You’d think, being the oldest active jazz musician in town, maybe anywhere, that these songs he’s been playing for more than 75 years—“Shake it and Break It,” and “Girl of my Dreams,”—and the rest, that these songs would be a part of him, embedded in his D.N.A. But if you see him play, he always has a music stand and sheafs of bound manuscript paper. “I know about a hundred numbers,” he says, “but some night we might have someone might request a number I haven’t played in 40 years and I can’t remember, so that’s why I have all those the stock arrangements. After a while, the music stand became my nameplate. Like one trumpeter might have a beard, another a hat. Well I have my stand.”

He always plays the melody, following the notes laid out on the dog-eared pages in front of him. With a slightly quavering tone, he animates, however briefly, his story. Retrieving the city of his youth, New Orleans of dance halls and picnics and house parties, he is creating that “certain atmosphere.” And his singing, warm and understated, with an odd hum at the end of each line, does the same. Like his stories, there is a sweetness to his performance, a generosity. It is not used to prop himself up, but rather to prop up the spirits of the listener. “I was never worried about being in front,” he says of leading the Palm Court band, “I was always just a member, just one of the men.”
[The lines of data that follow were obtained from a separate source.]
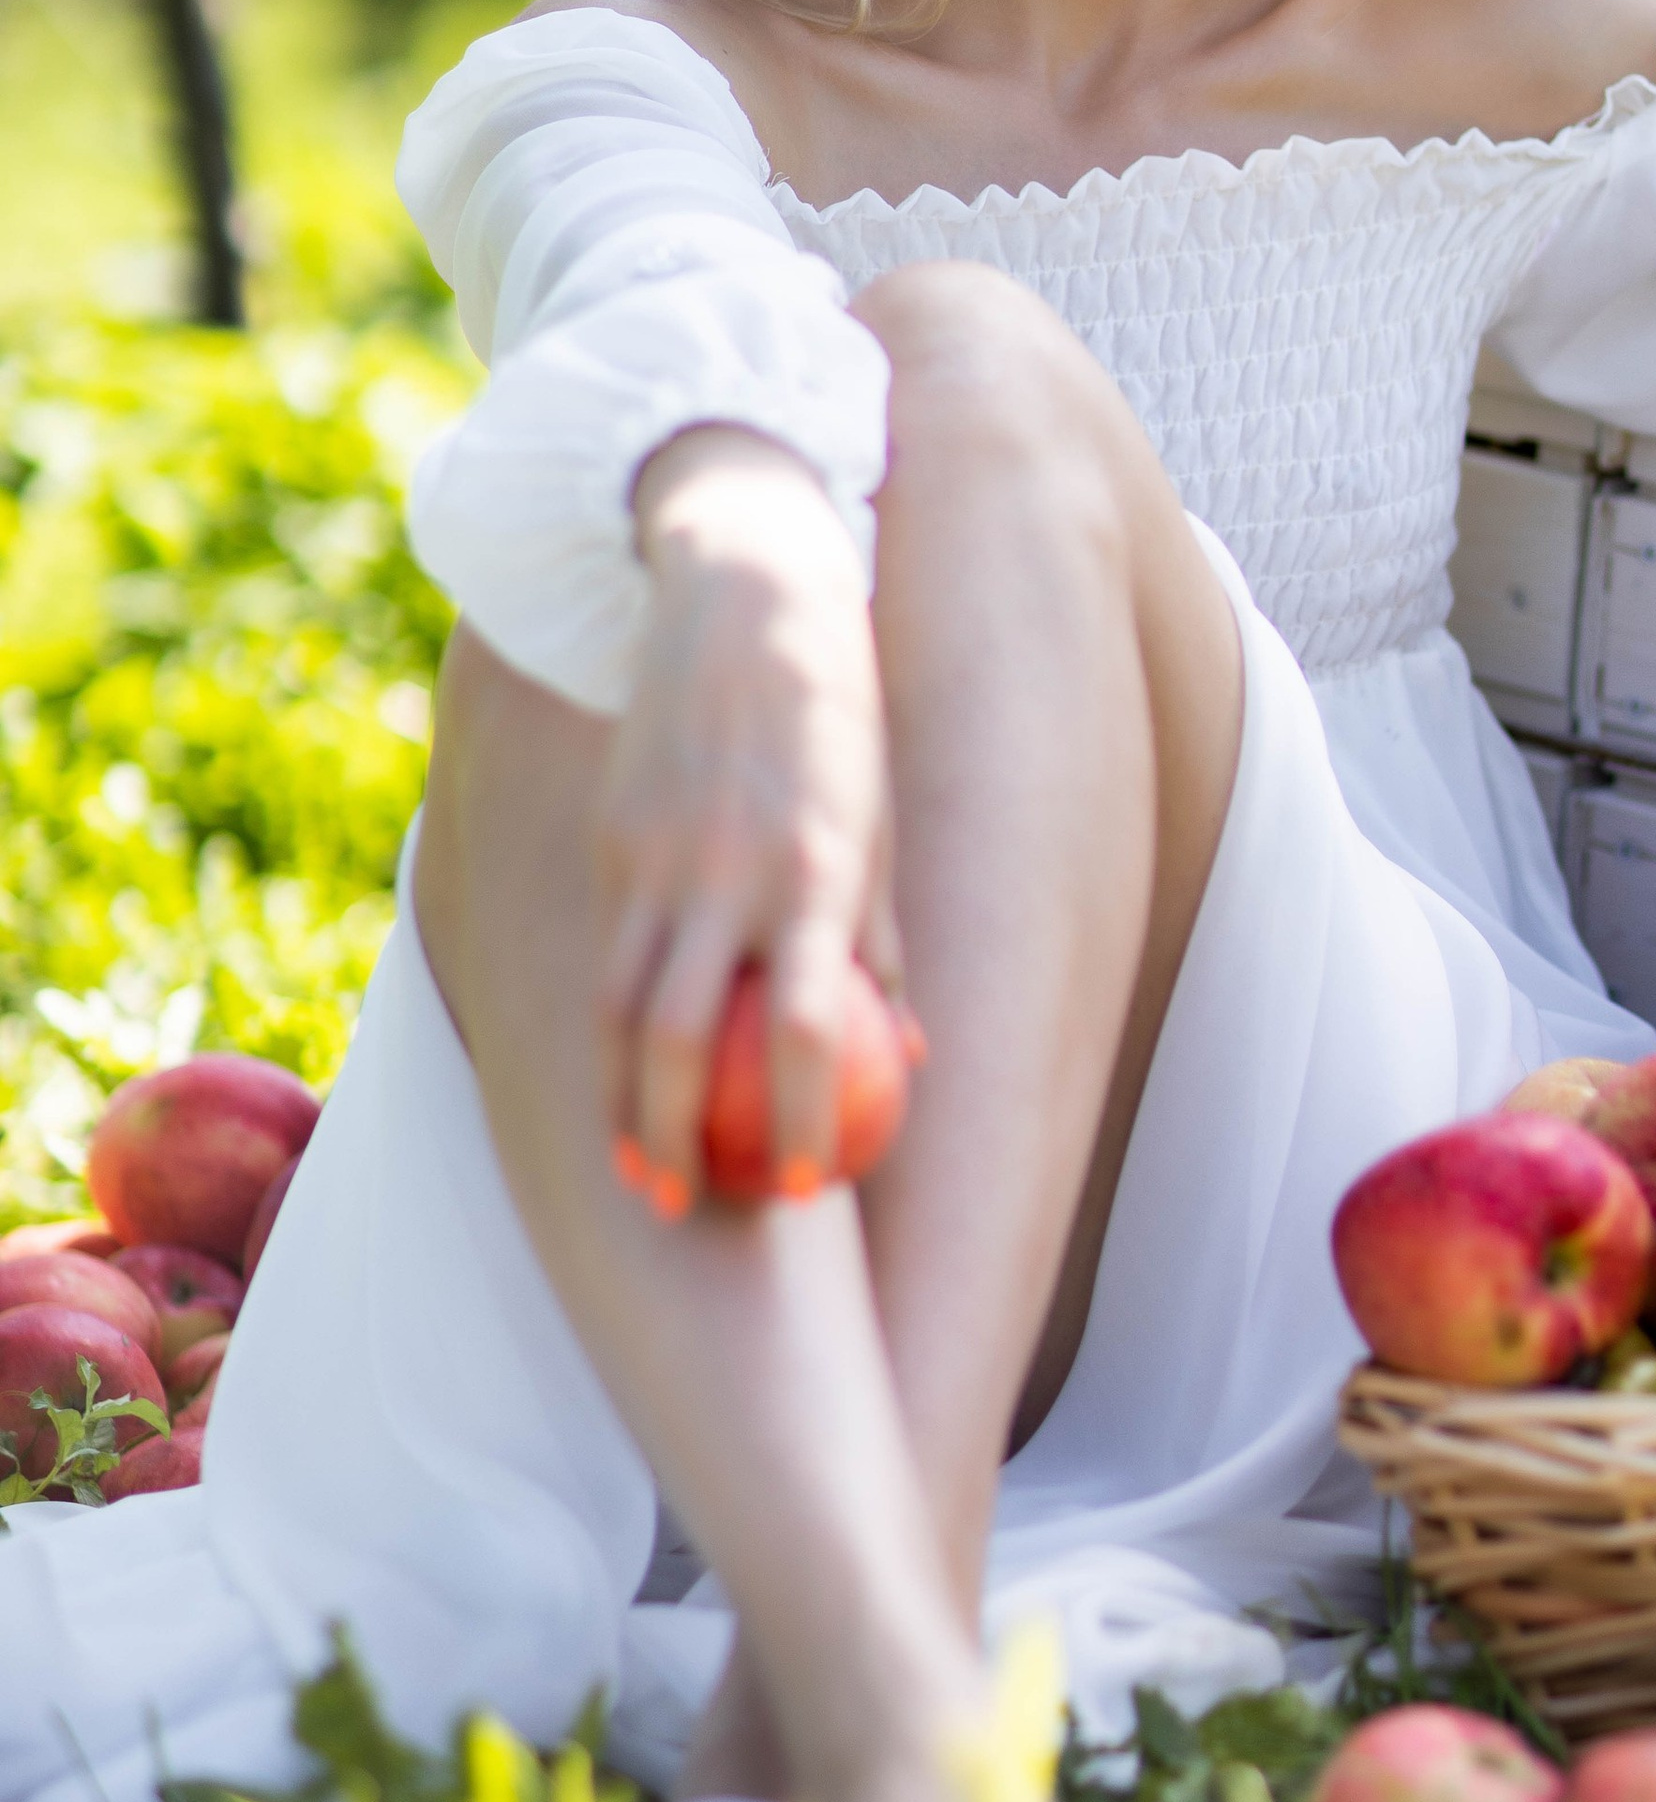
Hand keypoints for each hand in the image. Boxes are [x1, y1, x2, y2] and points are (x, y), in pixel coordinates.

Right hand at [604, 424, 896, 1209]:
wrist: (741, 591)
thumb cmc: (840, 718)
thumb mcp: (885, 821)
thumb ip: (885, 944)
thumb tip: (905, 1061)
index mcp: (818, 869)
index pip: (799, 1030)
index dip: (793, 1122)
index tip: (801, 1188)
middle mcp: (729, 868)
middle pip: (675, 1038)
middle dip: (670, 1139)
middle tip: (683, 1209)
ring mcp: (657, 852)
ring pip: (617, 1005)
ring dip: (620, 1102)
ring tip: (637, 1171)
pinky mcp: (611, 833)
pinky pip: (606, 951)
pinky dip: (608, 1027)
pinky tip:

The last full page of Lionel Ferbos’s little notebook records the past two years in a few short sentences. “Then the storm Katrina appeared….” He lived with family in Plaquemines until, with some assistance, he and his wife moved into an apartment in town, “where we are now.” In the interim, his son, Lionel, Jr., his best friend, who worked alongside him in the sheet metal business and took him to every gig, succumbed to cancer. He gets to his gigs now with the help of friends. And at 95, in this changed city that is still home to him, he has nearly finished rebuilding his house.